The Village of Canajoharie, New York officially passed an updated law spelling out which types of animals are illegal in the village.
The unanimous decision made by the Village Board on Tuesday, January 4, 2022, comes amid an ongoing legal battle between the village and a resident who is fighting to keep a potbellied pig that he says is an emotional support animal.
The purpose of the law is to “better explain village policy on the keeping of animals within village limits,” the law states. “A surge of violations of the current animal law provisions necessitates the clarification of village policy,” it reads.
Mayor Jeff Baker said the law is not meant to target any specific person or animal.
“It was on our agenda from years ago. We’ve had horses in the community, stuff like that,” Baker said. “The law stands for itself.”
But Wyverne Flatt, 54, who is headed for a criminal trial in March for allegedly harboring an illegal farm animal, said he believes the Village Board passed the law, in part, to make it harder for him to keep Ellie, a 100-pound potbellied pig that he says is an emotional support animal.
“I think all they did with that law is they are going to be able to pick and choose what you’re allowed to have as an emotional support animal,” Flatt said. “They are trying to figure out another way to get what they want and bully everybody else.”
The law states, “no farm animals, domesticated animals or domestic livestock shall be allowed in the Village.”
It also requires proper registration with the village clerk for “unusual animals.”
The penalty for violating the law could be a fine of up to $25 per day that an illegal animal is kept, the law states.
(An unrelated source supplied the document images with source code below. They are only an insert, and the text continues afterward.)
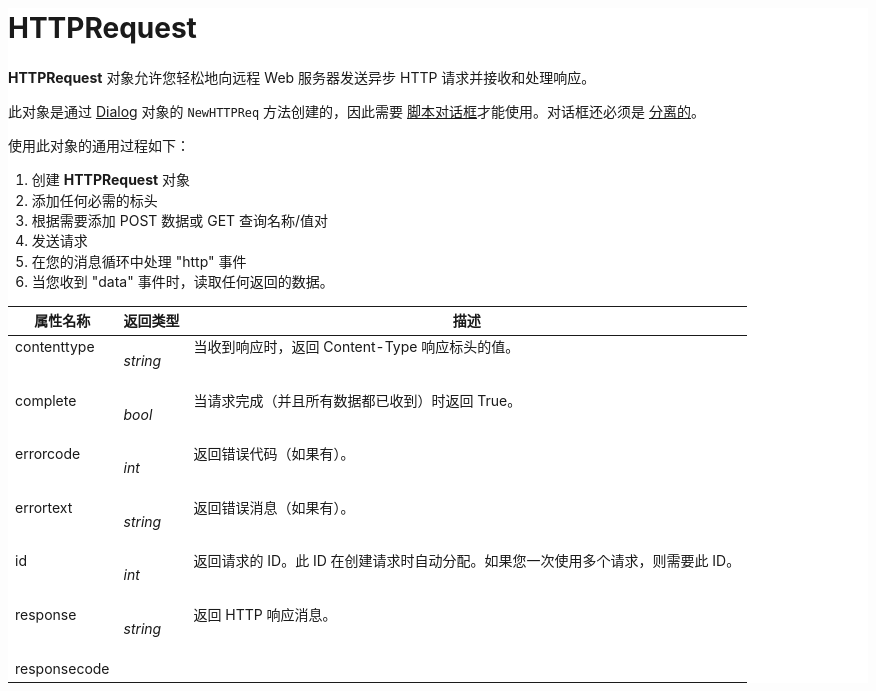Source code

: # HTTPRequest

**HTTPRequest** 对象允许您轻松地向远程 Web 服务器发送异步 HTTP 请求并接收和处理响应。

此对象是通过 [Dialog](dialog.zh.md) 对象的 `NewHTTPReq` 方法创建的，因此需要 [脚本对话框](/Manual/scripting/script_dialogs/README.zh.md)才能使用。对话框还必须是 [分离的](/Manual/scripting/script_dialogs/the_dialog_message_loop/detached_dialogs.zh.md)。

使用此对象的通用过程如下：

1. 创建 **HTTPRequest** 对象
2. 添加任何必需的标头
3. 根据需要添加 POST 数据或 GET 查询名称/值对
4. 发送请求
5. 在您的消息循环中处理 "http" 事件
6. 当您收到 "data" 事件时，读取任何返回的数据。

<table>
<thead><tr><th>
属性名称</th><th>
返回类型</th><th>
描述
</th></tr></thead><tbody><tr><td>
contenttype</td><td>

*string*</td><td>
当收到响应时，返回 Content-Type 响应标头的值。
</td></tr><tr><td>
complete</td><td>

*bool*</td><td>
当请求完成（并且所有数据都已收到）时返回 True。
</td></tr><tr><td>
errorcode</td><td>

*int*</td><td>
返回错误代码（如果有）。
</td></tr><tr><td>
errortext</td><td>

*string*</td><td>
返回错误消息（如果有）。
</td></tr><tr><td>
id</td><td>

*int*</td><td>
返回请求的 ID。此 ID 在创建请求时自动分配。如果您一次使用多个请求，则需要此 ID。
</td></tr><tr><td>
response</td><td>

*string*</td><td>
返回 HTTP 响应消息。
</td></tr><tr><td>
responsecode</td><td>
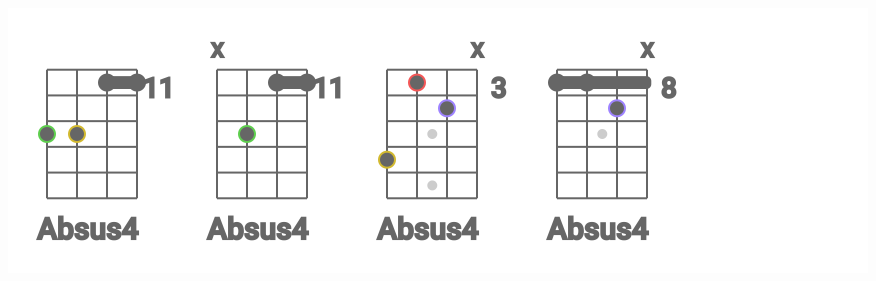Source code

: <img src="https://raw.githubusercontent.com/Capevace/ukulele-chords/main/svgs/Absus4-9.svg" loading="lazy" async alt="Absus4 - 9"><img src="https://raw.githubusercontent.com/Capevace/ukulele-chords/main/svgs/Absus4-10.svg" loading="lazy" async alt="Absus4 - 10"><img src="https://raw.githubusercontent.com/Capevace/ukulele-chords/main/svgs/Absus4-11.svg" loading="lazy" async alt="Absus4 - 11"><img src="https://raw.githubusercontent.com/Capevace/ukulele-chords/main/svgs/Absus4-12.svg" loading="lazy" async alt="Absus4 - 12">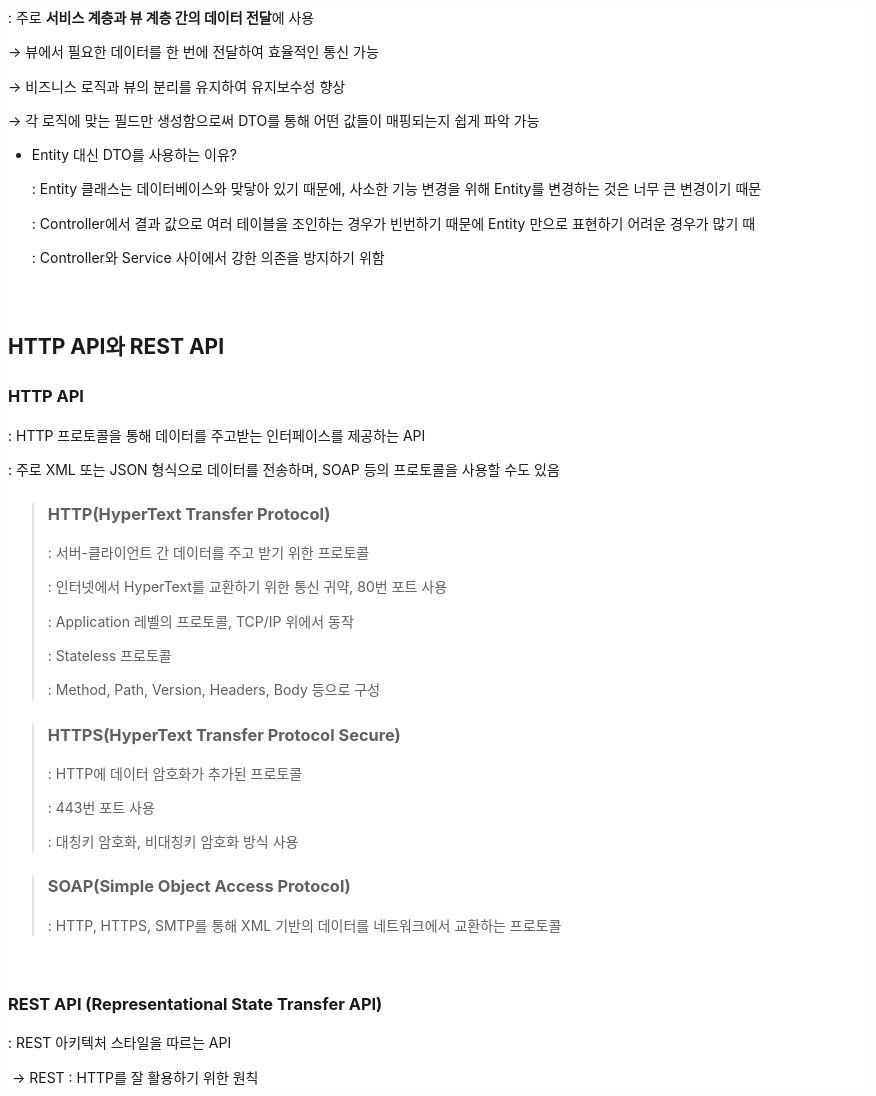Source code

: : 주로 **서비스 계층과 뷰 계층 간의 데이터 전달**에 사용

→ 뷰에서 필요한 데이터를 한 번에 전달하여 효율적인 통신 가능

→ 비즈니스 로직과 뷰의 분리를 유지하여 유지보수성 향상

→ 각 로직에 맞는 필드만 생성함으로써 DTO를 통해 어떤 값들이 매핑되는지 쉽게 파악 가능

- Entity 대신 DTO를 사용하는 이유?

  : Entity 클래스는 데이터베이스와 맞닿아 있기 때문에, 사소한 기능 변경을 위해 Entity를 변경하는 것은 너무 큰 변경이기 때문

  : Controller에서 결과 값으로 여러 테이블을 조인하는 경우가 빈번하기 때문에 Entity 만으로 표현하기 어려운 경우가 많기 때

  : Controller와 Service 사이에서 강한 의존을 방지하기 위함

</br>

## HTTP API와 REST API

### HTTP API

: HTTP 프로토콜을 통해 데이터를 주고받는 인터페이스를 제공하는 API

: 주로 XML 또는 JSON 형식으로 데이터를 전송하며, SOAP 등의 프로토콜을 사용할 수도 있음

> ### HTTP(HyperText Transfer Protocol)
>
> : 서버-클라이언트 간 데이터를 주고 받기 위한 프로토콜
>
> : 인터넷에서 HyperText를 교환하기 위한 통신 귀약, 80번 포트 사용
>
> : Application 레벨의 프로토콜, TCP/IP 위에서 동작
>
> : Stateless 프로토콜
>
> : Method, Path, Version, Headers, Body 등으로 구성

> ### HTTPS(HyperText Transfer Protocol Secure)
>
> : HTTP에 데이터 암호화가 추가된 프로토콜
>
> : 443번 포트 사용
>
> : 대칭키 암호화, 비대칭키 암호화 방식 사용

> ### SOAP(Simple Object Access Protocol)
>
> : HTTP, HTTPS, SMTP를 통해 XML 기반의 데이터를 네트워크에서 교환하는 프로토콜

</br>

### REST API (Representational State Transfer API)

: REST 아키텍처 스타일을 따르는 API

​	→ REST : HTTP를 잘 활용하기 위한 원칙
Flatt — who could face up to 6 months behind bars if convicted in the criminal case against him — said Ellie is a properly registered emotional support animal. He keeps a card in his wallet that says Ellie is a “registered emotional support animal” through United Support Animals. The registration is dated May 7, 2020, which is after the village’s October 2019 accusation that Flatt was illegally harboring a potbellied pig in an apartment, according to court documents. Ellie’s emotional support animal registration card says “registration does not expire; valid for the life of the animal.”
However, the court documents contain pieces that question Ellie’s status as an emotional support animal, including an Oct. 15, 2020, letter from Village Health Officer Kenneth Riley, who was asked to evaluate the appropriateness of keeping a pig in the village.
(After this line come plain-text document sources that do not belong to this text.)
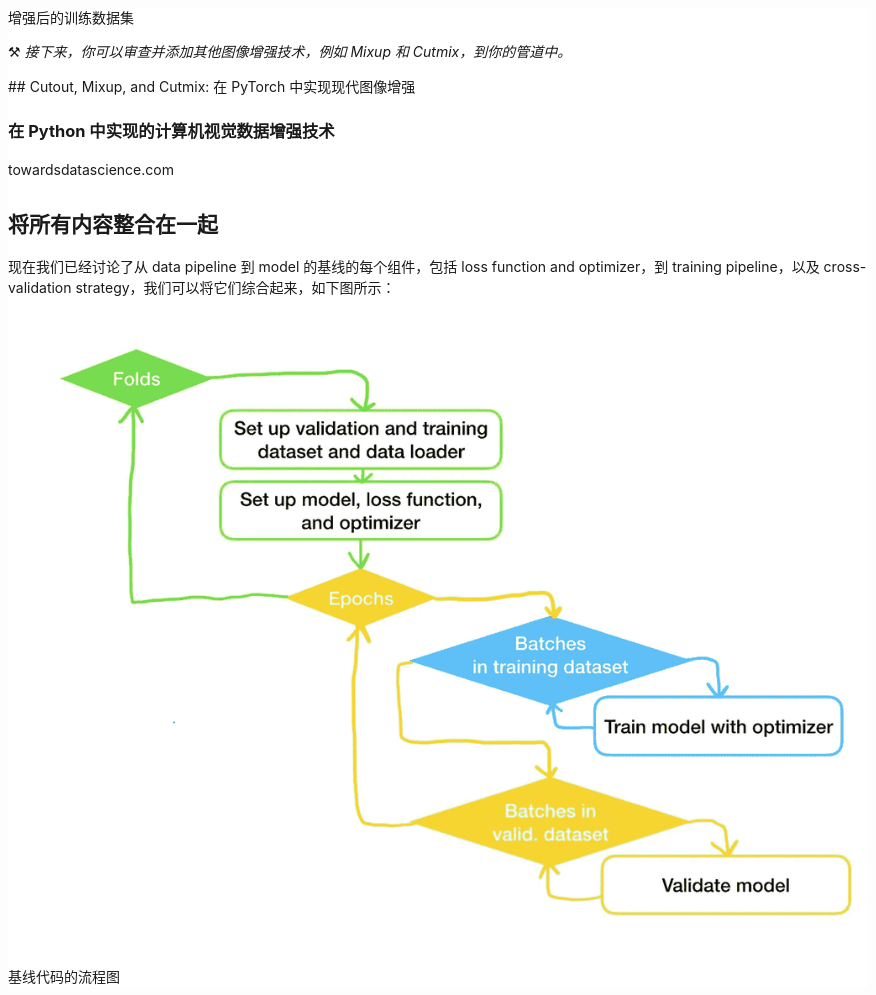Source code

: 增强后的训练数据集

⚒️ *接下来，你可以审查并添加其他图像增强技术，例如 Mixup 和 Cutmix，到你的管道中。*

[](/cutout-mixup-and-cutmix-implementing-modern-image-augmentations-in-pytorch-a9d7db3074ad?source=post_page-----94ea13f56f2--------------------------------) ## Cutout, Mixup, and Cutmix: 在 PyTorch 中实现现代图像增强

### 在 Python 中实现的计算机视觉数据增强技术

towardsdatascience.com

## 将所有内容整合在一起

现在我们已经讨论了从 data pipeline 到 model 的基线的每个组件，包括 loss function and optimizer，到 training pipeline，以及 cross-validation strategy，我们可以将它们综合起来，如下图所示：

![](img/787eb3ca571d744451bf7876241a0a59.png)

基线代码的流程图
“The pig is registered online as an emotional support animal with a letter of support from his primary care provider. I spoke with the provider who was not aware of the size of the pig or the condition of the apartment caused by the very large pig living there. The provider has agreed this is not appropriate or healthy for the patient and has agreed to rescind her support of his keeping this ‘emotional support pig,’” the letter reads.
The criminal trial, slated to begin on March 22 in the Town of Palatine court, could very well hinge on whether Ellie is determined to be a legal emotional support animal.